→ **BRANO DI TESTO**:
Gio 13 Ago – Morgan: "Non all'amore non al denaro né al cielo" L'Agnata (Tempio Pausania)
Cosa preferite che vi dica?
Del tuffo al cuore che si aveva quando percorrendo il vialone che porta all'Agnata d'intorno c'erano dipinti con il faccione di De Andrè ad interpretare tutti i personaggi di Non al Denaro?
Del vedere la tenuta dei De Andrè, di Dori Ghezzi che si aggira tra i presenti come una perfetta padrona di casa?
Del sentire la mancanza di Fabrizio, così intensa e forte da dare sacralità ad un luogo che è sacro ma alla latina, quando sacro ancora voleva dire separato?
Del piano a coda, montato sotto i nostri occhi sul prato verde, del pubblico così eterogeneo dai bambini agli anziani, abbondantemente ripulito dalla fanciullesca acefalia imperante però allo stesso tempo paralizzato, anche un po' frigido a volte raramente fuori luogo?
Di noi sotto il sole dalle due per guadagnarci la prima fila, noi con una crisi d'astinenza di anni e anni, carichi di aspettative (mai caricarsene così tanto, perdio, poi fa male quando vengono sistematicamente deluse)?
Ma questo non importa, tutto questo è di un'inutilità sconcertante quando poi, alla fine del vialone è un ritratto di Morgan imprigionato in un prisma a dominare, quando poi l'attesa è per lui, quando poi lui che canta De Andrè ha delle potenzialità così gigantesca che non puoi credere di essere lì in quel momento, non puoi credere che assisterai ad un evento, proprio tu, che non lo becchi mai, che abiti lì, nell'isola.
Alle sei meno un quarto già ci avvisano che stanno per iniziare, mi stupisco della puntualità ma me la spiego con gli impegni successivi di Fresu.
Infatti è lui, il direttore artistico del Time in Jazz, insieme a Dori Ghezzi a presentare Morgan, con sperticate lodi da parte di quest'ultima: "molti hanno iniziato a conescerlo adesso ma hanno visto neanche un quarto delle sue potenzialità".
Si abbracciano Dori e Morgan, lo faranno spesso durante la serata, un abbraccio stretto, quasi un aggrapparsi.
E poco prima Morgan era uscito dalla porta a vetri, quella che sta dietro la tenuta, il lato B della facciata ricoperta d'edera, esce e saluta e noi siamo a un metro di distanza, e la sento come una cosa surreale ma piacevole,e penso solo "eccolo, ci siamo".

→ **ISTRUZIONI**:
**a)** Riscrivi la cronaca del concerto di Morgan da "Di noi sotto" fino a "successivi di Fresu." compreso, cambiando "vialone" in "viale".
**b)** Per favore, traduci in inglese questa frase della cronaca del concerto di Morgan: "Si abbracciano Dori e Morgan, lo faranno spesso durante la serata, un abbraccio stretto, quasi un aggrapparsi."

Estrazioni di testo per pagina:
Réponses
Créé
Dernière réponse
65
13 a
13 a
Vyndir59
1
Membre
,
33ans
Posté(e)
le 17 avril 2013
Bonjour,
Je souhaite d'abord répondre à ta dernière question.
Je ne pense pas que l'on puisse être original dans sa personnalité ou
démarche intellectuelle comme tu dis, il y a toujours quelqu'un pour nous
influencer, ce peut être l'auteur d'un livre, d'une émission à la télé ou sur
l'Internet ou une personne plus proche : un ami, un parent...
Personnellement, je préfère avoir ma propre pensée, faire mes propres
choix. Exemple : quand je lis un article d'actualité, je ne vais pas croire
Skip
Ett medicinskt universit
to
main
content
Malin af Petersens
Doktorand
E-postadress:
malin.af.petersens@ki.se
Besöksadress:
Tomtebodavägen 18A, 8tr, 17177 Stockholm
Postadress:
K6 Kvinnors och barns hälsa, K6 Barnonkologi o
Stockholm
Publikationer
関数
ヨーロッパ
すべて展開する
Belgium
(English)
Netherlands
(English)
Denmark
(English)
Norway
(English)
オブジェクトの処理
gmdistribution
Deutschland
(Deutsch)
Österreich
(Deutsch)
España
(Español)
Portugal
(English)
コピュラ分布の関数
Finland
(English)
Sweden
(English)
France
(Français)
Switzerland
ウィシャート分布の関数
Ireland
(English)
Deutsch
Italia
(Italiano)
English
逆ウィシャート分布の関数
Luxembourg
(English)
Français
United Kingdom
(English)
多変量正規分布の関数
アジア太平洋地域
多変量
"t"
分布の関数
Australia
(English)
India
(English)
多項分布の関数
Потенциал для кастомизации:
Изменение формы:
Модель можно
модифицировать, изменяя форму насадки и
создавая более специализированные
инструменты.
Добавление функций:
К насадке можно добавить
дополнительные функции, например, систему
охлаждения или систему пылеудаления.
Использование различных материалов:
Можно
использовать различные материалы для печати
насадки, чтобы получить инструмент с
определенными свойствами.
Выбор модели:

---

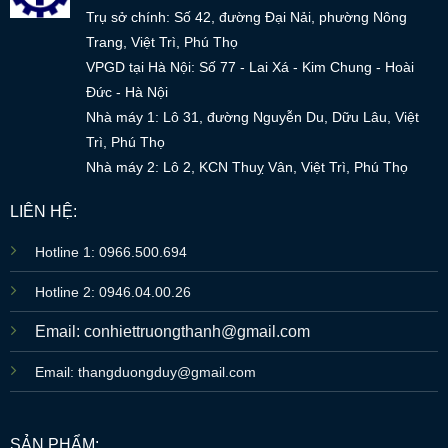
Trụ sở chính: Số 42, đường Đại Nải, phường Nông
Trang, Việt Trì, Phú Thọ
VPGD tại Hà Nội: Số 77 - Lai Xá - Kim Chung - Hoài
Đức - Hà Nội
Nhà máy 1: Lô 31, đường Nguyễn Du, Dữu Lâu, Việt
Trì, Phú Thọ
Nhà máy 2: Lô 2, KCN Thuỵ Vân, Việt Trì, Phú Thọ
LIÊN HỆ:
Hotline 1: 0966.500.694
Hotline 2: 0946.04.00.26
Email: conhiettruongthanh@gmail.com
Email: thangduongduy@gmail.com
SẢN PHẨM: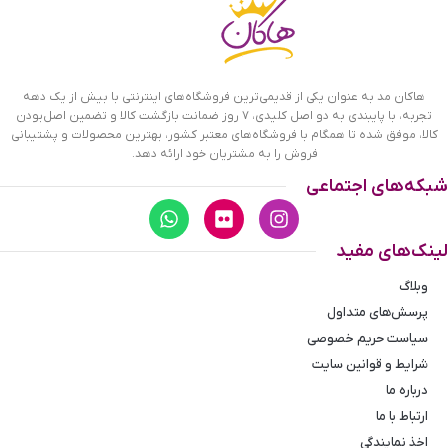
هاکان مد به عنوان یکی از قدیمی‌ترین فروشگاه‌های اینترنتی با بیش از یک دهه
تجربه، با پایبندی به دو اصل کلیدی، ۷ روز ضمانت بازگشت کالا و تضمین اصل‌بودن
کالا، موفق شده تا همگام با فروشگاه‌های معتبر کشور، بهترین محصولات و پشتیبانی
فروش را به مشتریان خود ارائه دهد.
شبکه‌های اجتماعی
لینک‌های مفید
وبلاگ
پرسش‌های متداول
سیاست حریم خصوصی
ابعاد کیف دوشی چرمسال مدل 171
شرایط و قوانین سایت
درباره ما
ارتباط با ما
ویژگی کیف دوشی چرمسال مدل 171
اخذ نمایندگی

==

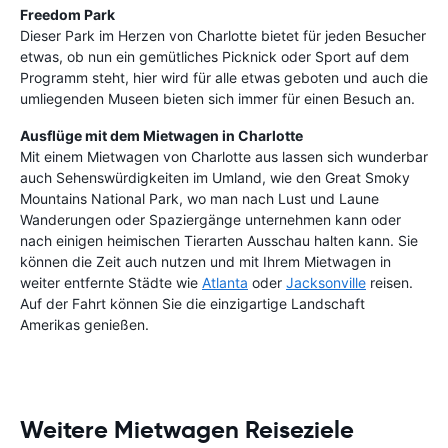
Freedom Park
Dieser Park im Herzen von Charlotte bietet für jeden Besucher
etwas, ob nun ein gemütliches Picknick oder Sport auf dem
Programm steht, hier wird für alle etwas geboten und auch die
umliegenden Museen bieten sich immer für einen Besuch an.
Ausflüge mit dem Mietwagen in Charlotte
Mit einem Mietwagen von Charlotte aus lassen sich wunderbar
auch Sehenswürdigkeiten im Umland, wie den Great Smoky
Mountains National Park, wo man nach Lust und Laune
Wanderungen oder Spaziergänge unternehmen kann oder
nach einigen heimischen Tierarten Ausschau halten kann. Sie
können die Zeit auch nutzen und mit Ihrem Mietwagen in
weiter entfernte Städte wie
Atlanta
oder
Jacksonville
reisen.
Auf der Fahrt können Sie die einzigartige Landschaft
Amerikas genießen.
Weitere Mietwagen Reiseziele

→ **RISPOSTE ATTESE**:
**a)**
Di noi sotto il sole dalle due per guadagnarci la prima fila, noi con una crisi d'astinenza di anni e anni, carichi di aspettative (mai caricarsene così tanto, perdio, poi fa male quando vengono sistematicamente deluse)?
Ma questo non importa, tutto questo è di un'inutilità sconcertante quando poi, alla fine del viale è un ritratto di Morgan imprigionato in un prisma a dominare, quando poi l'attesa è per lui, quando poi lui che canta De Andrè ha delle potenzialità così gigantesca che non puoi credere di essere lì in quel momento, non puoi credere che assisterai ad un evento, proprio tu, che non lo becchi mai, che abiti lì, nell'isola.
Alle sei meno un quarto già ci avvisano che stanno per iniziare, mi stupisco della puntualità ma me la spiego con gli impegni successivi di Fresu.

**b)** Dori and Morgan embrace; they will do so often during the evening, a tight embrace, almost a clinging.